Se Ri Pak's first win in three years was a reminder of the impact the Korean has had in her native land
Se Ri Pak watched Lorena Ochoa's farewell from the LPGA tour earlier this month and knew that she very well could have been in the same situation. Pak, like Ochoa, has long carried a nation's golfing identity on her shoulders, to the point that the stream of talent that followed her from South Korea to the U.S. is known back home as Se Ri's Kids.
The term hasn't always sat well with Pak, since it makes her sound like a golfer from the past instead of one who can still win tournaments.
"I'm very understanding [of Ochoa's retirement]," the 32-year-old Pak said last Friday, two days before winning for the 25th time in her Hall of Fame career, at the Bell Micro Classic in Mobile, her first victory in three years. "I was thinking that way too."
Sooner or later, Pak says, she will walk away from competitive golf and live a normal life, but her muscular effort on Sunday in a rain-shortened event gave her incentive to grind a little longer. In a sudden-death playoff against the tour leaders in driving distance (Brittany Lincicome, 273.5 yards) and scoring average (Suzann Pettersen, 69.83 strokes, and who with a victory would've replaced Jiyai Shin as the No. 1 player in the world), Pak outlasted both with the kind of shotmaking that once placed her in the conversation with Annika Sorenstam and Karrie Webb as the best golfers of the era. Playing the 18th hole for the third time, and standing in a fairway bunker wet from torrential rains, Pak laced a six-iron from 170 yards to 10 feet and rolled in the birdie putt, improving her playoff record to a spotless 6--0.
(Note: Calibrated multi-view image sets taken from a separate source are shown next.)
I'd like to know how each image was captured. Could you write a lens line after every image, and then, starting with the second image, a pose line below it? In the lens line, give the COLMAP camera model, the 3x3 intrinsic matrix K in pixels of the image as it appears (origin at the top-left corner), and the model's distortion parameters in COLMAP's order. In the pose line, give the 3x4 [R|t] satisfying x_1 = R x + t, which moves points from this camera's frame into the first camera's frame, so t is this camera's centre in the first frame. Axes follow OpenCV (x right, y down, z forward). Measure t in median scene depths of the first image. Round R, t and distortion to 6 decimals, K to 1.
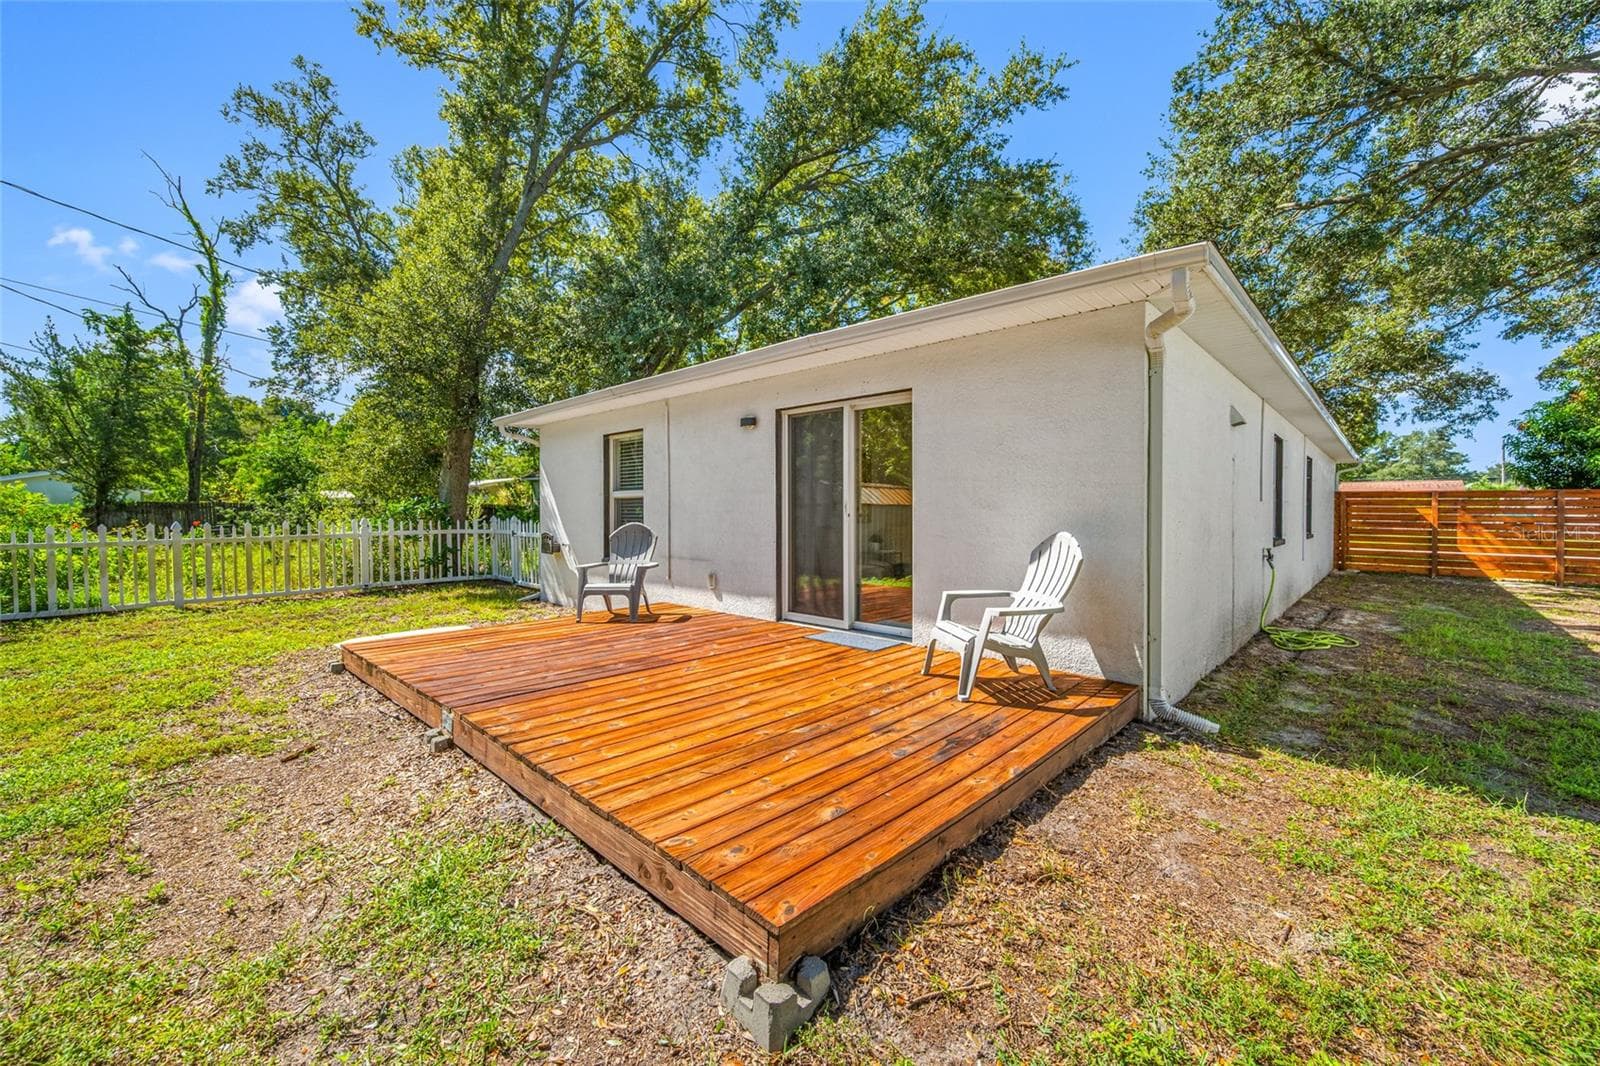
lens RADIAL K [[641.1, 0, 801.4], [0, 641.1, 520.6], [0, 0, 1]] dist [-0.000293, 0.000230]
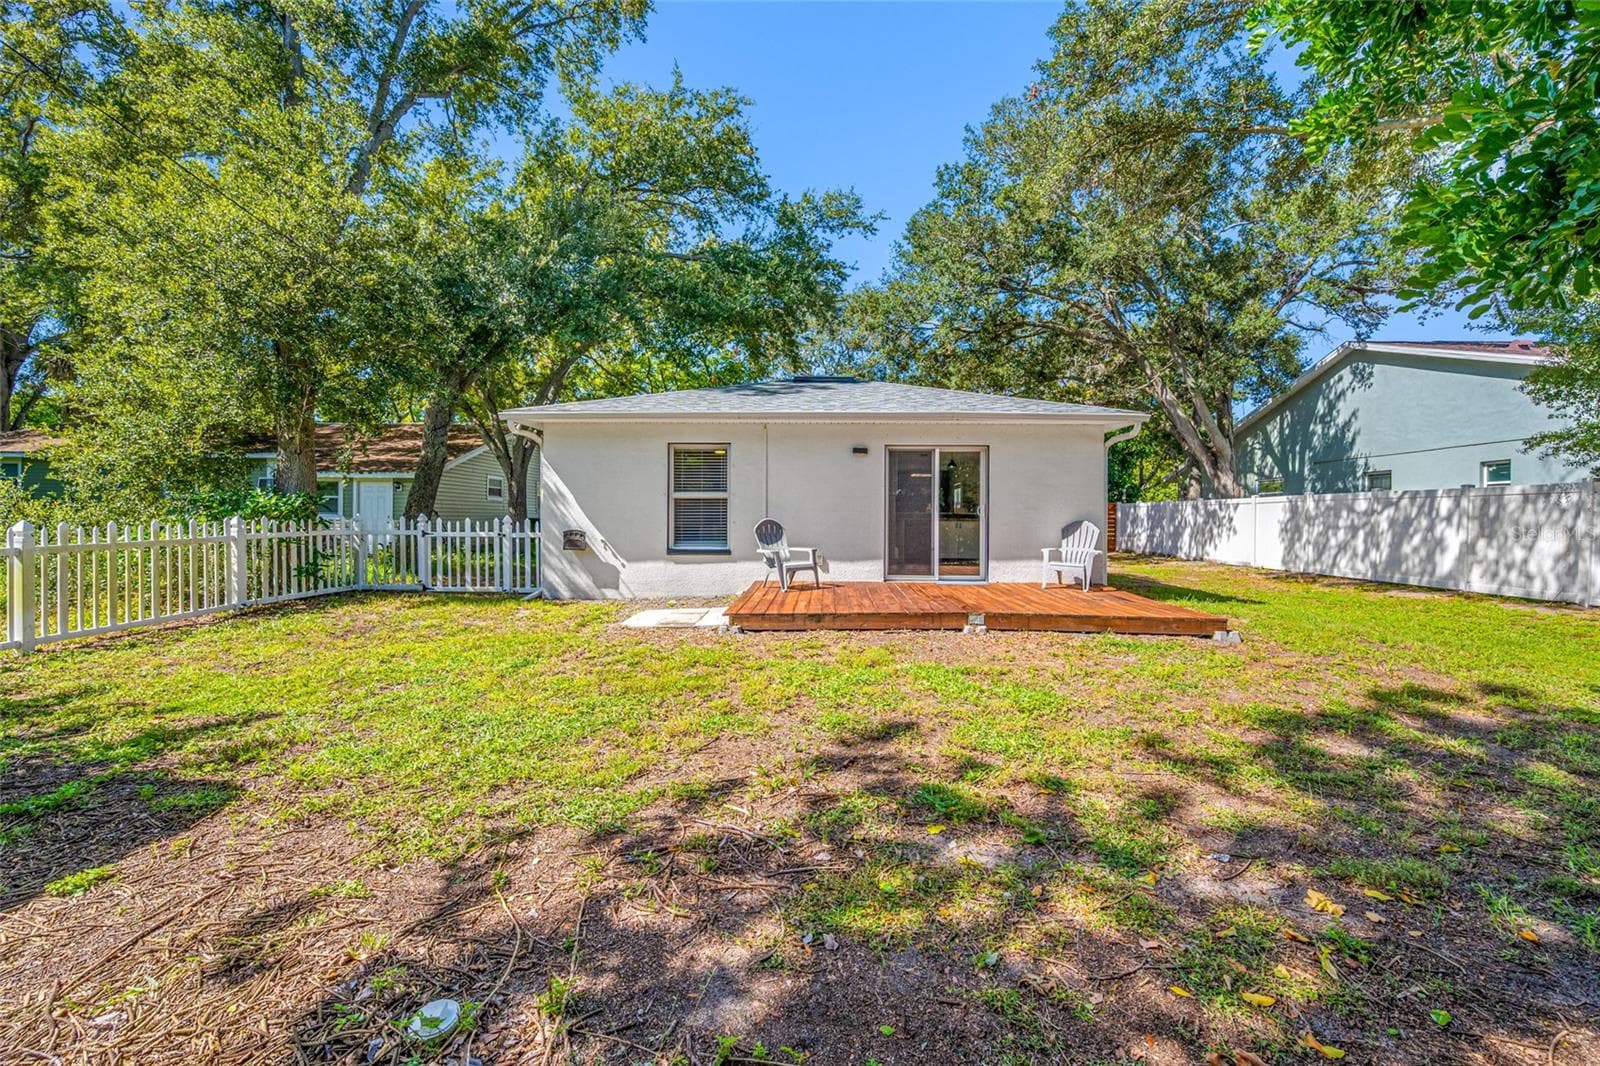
lens RADIAL K [[641.1, 0, 798.6], [0, 641.1, 530.2], [0, 0, 1]] dist [-0.000293, 0.000230]
pose [[0.743721, -0.013350, 0.668357, -0.887813], [0.005643, 0.999890, 0.013692, 0.008370], [-0.668466, -0.006412, 0.743715, -0.013860]]
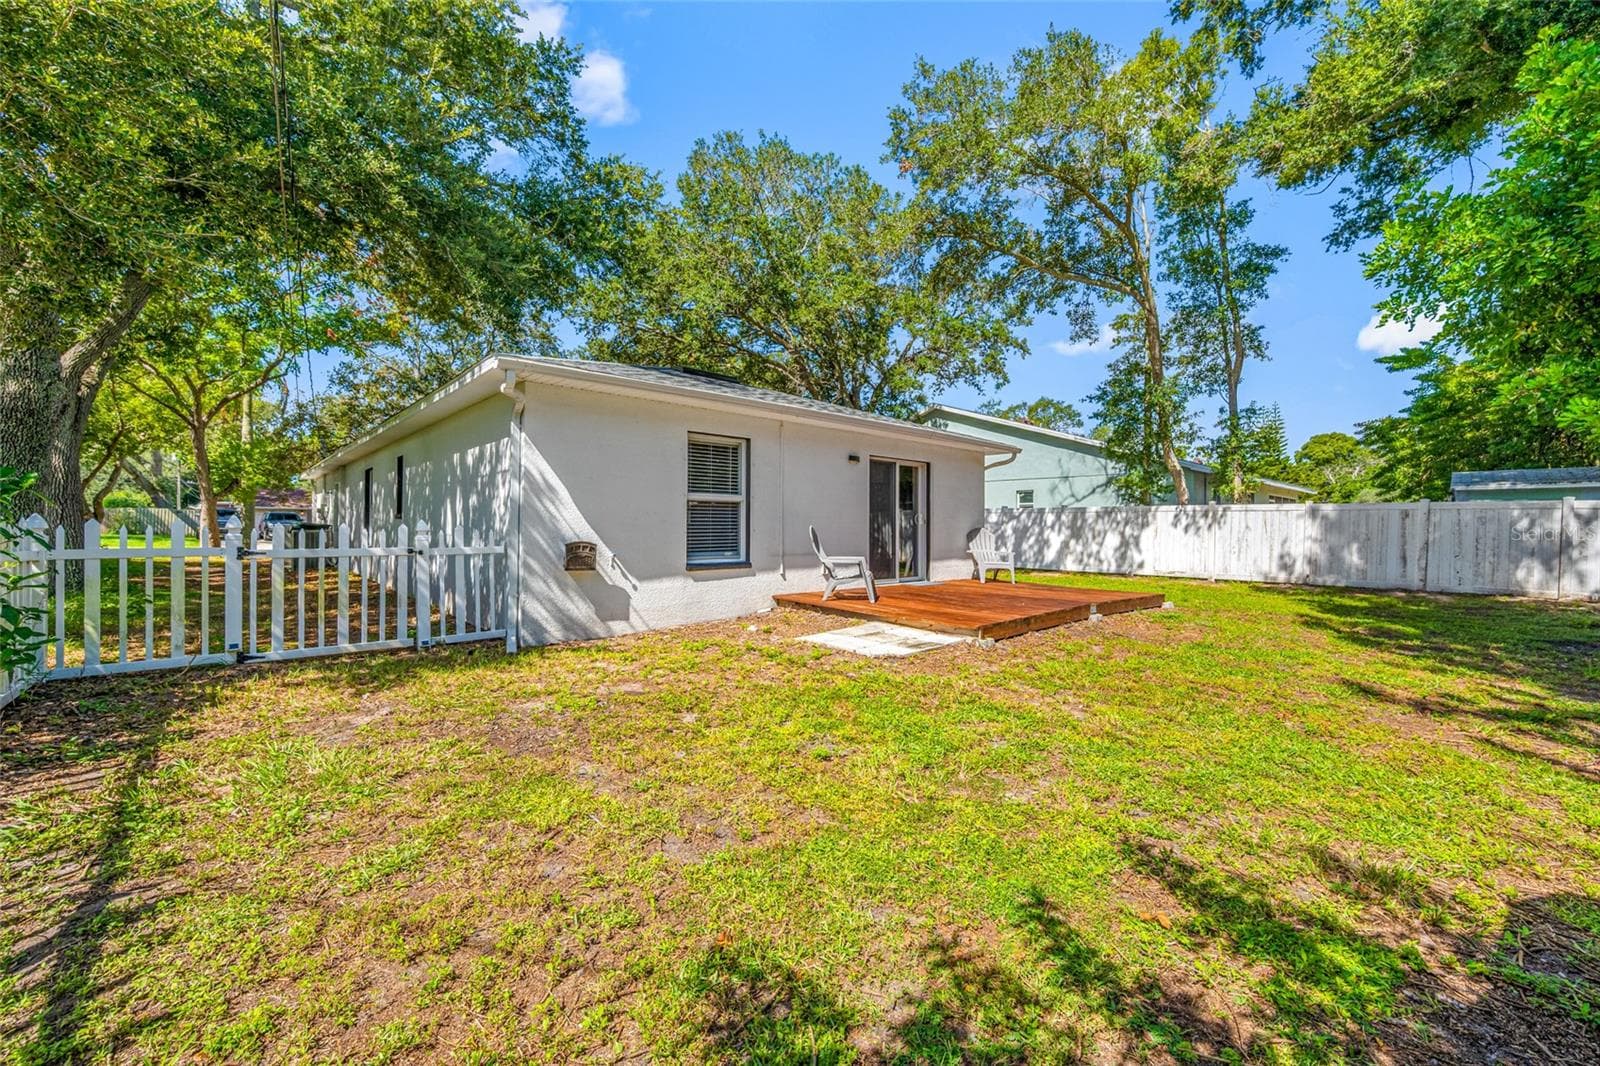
lens RADIAL K [[641.1, 0, 798.9], [0, 641.1, 532.6], [0, 0, 1]] dist [-0.000293, 0.000230]
pose [[0.064887, -0.009908, 0.997843, -1.192707], [0.004151, 0.999945, 0.009659, 0.004703], [-0.997884, 0.003515, 0.064925, 0.769228]]
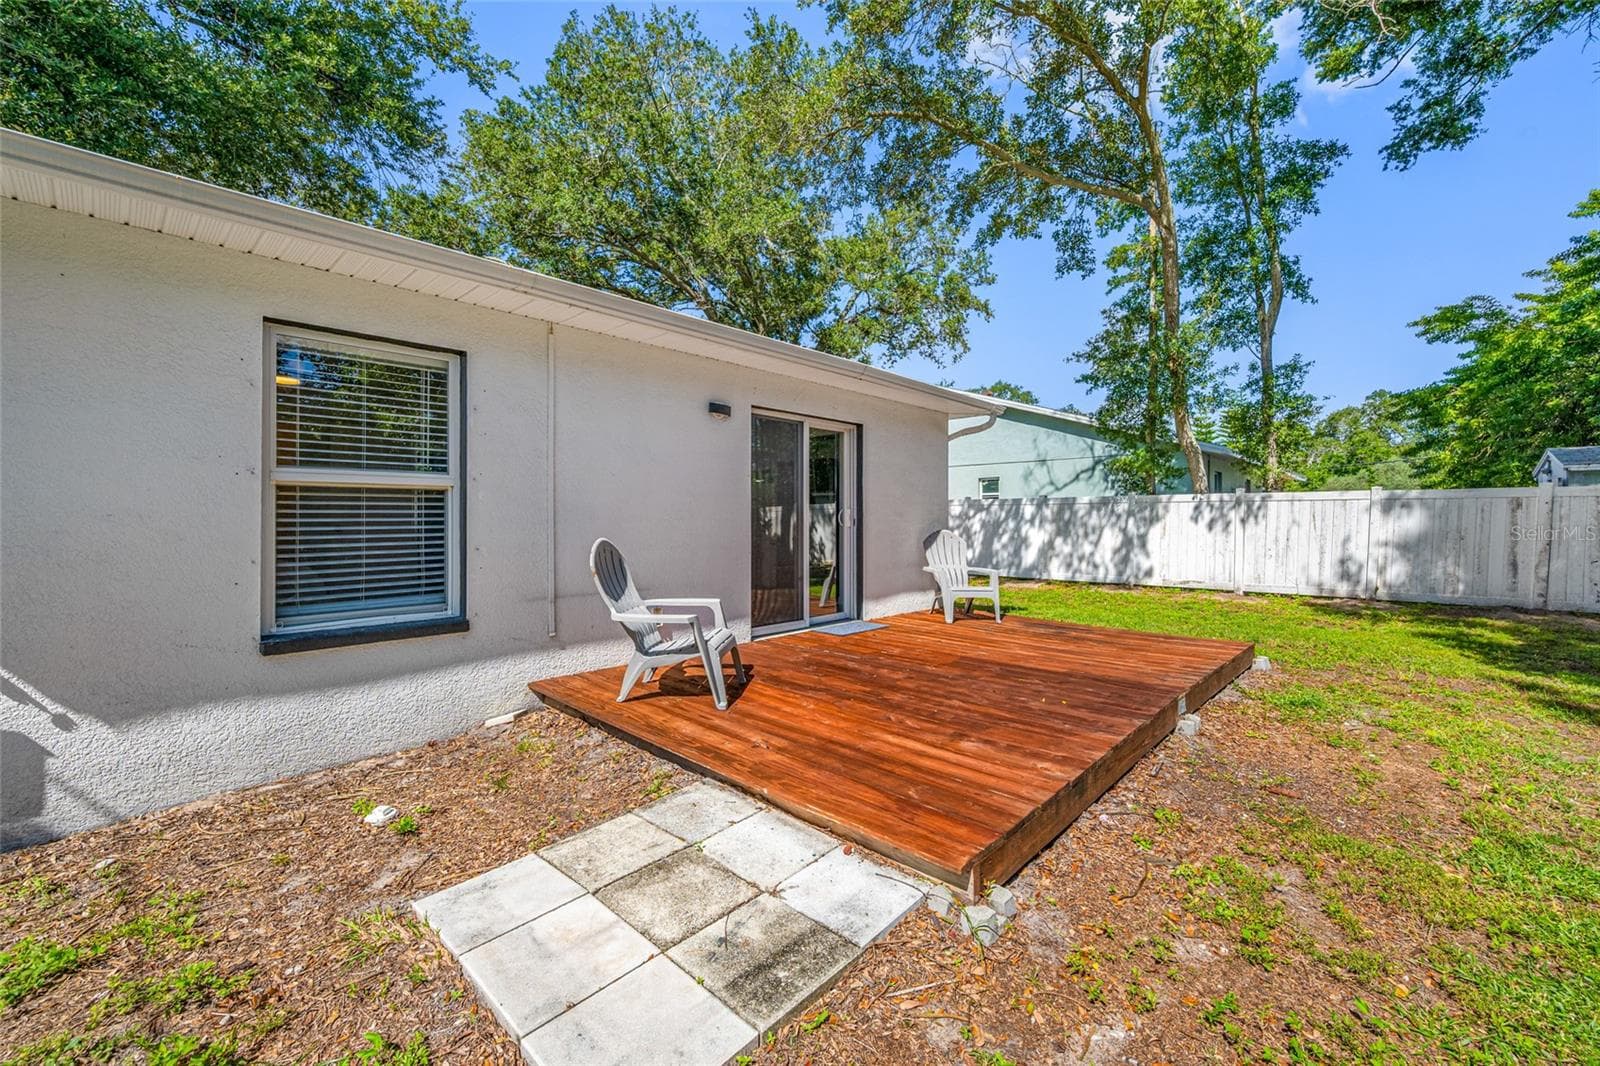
lens RADIAL K [[641.1, 0, 798.8], [0, 641.1, 517.0], [0, 0, 1]] dist [-0.000293, 0.000230]
pose [[0.000403, -0.003731, 0.999993, -0.674691], [0.009301, 0.999950, 0.003727, -0.012944], [-0.999957, 0.009299, 0.000437, 0.668907]]
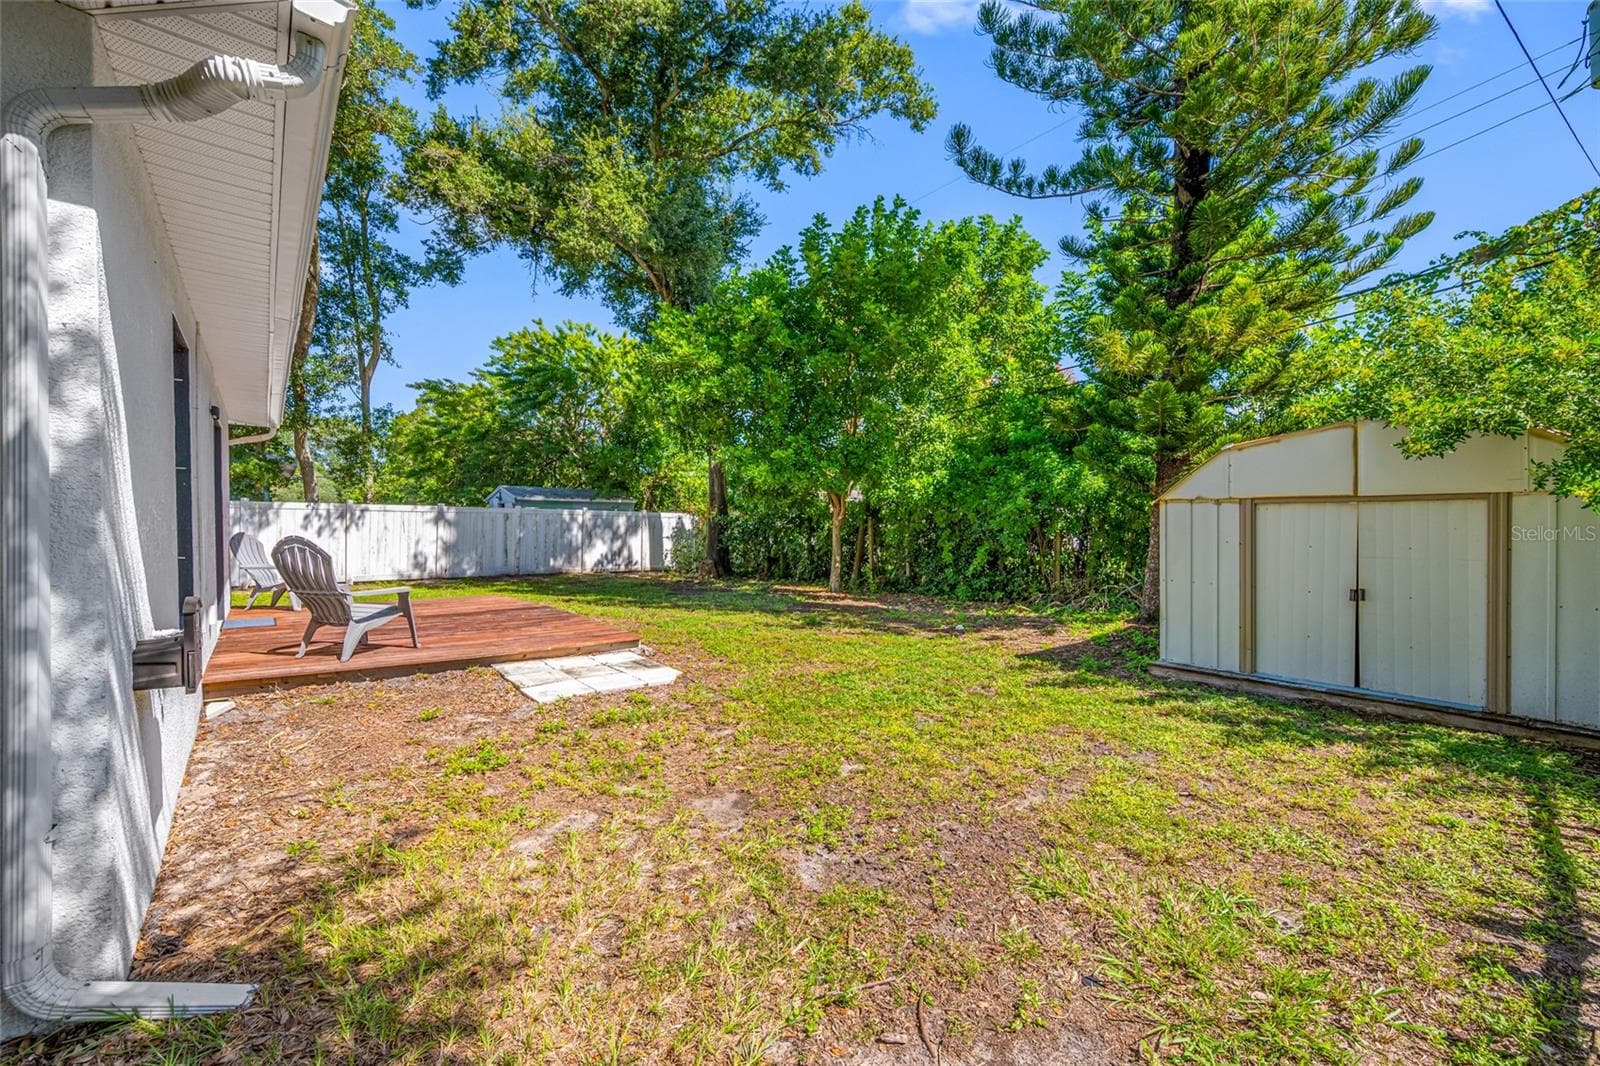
lens RADIAL K [[641.1, 0, 807.4], [0, 641.1, 530.7], [0, 0, 1]] dist [-0.000293, 0.000230]
pose [[-0.994373, 0.003649, 0.105872, -0.688753], [0.005277, 0.999872, 0.015099, -0.003203], [-0.105803, 0.015572, -0.994265, 1.255824]]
For a player who has experienced burnout at times since her groundbreaking playoff win at the 1998 U.S. Women's Open, Pak showed in her victory at the Crossings course at Magnolia Grove that there may be more to come. When Pak does leave the LPGA ("I mean, I really love to play golf, but not packing all the time," she says), she will be celebrated in Korea with the same appreciation that Ochoa was shown in Mexico.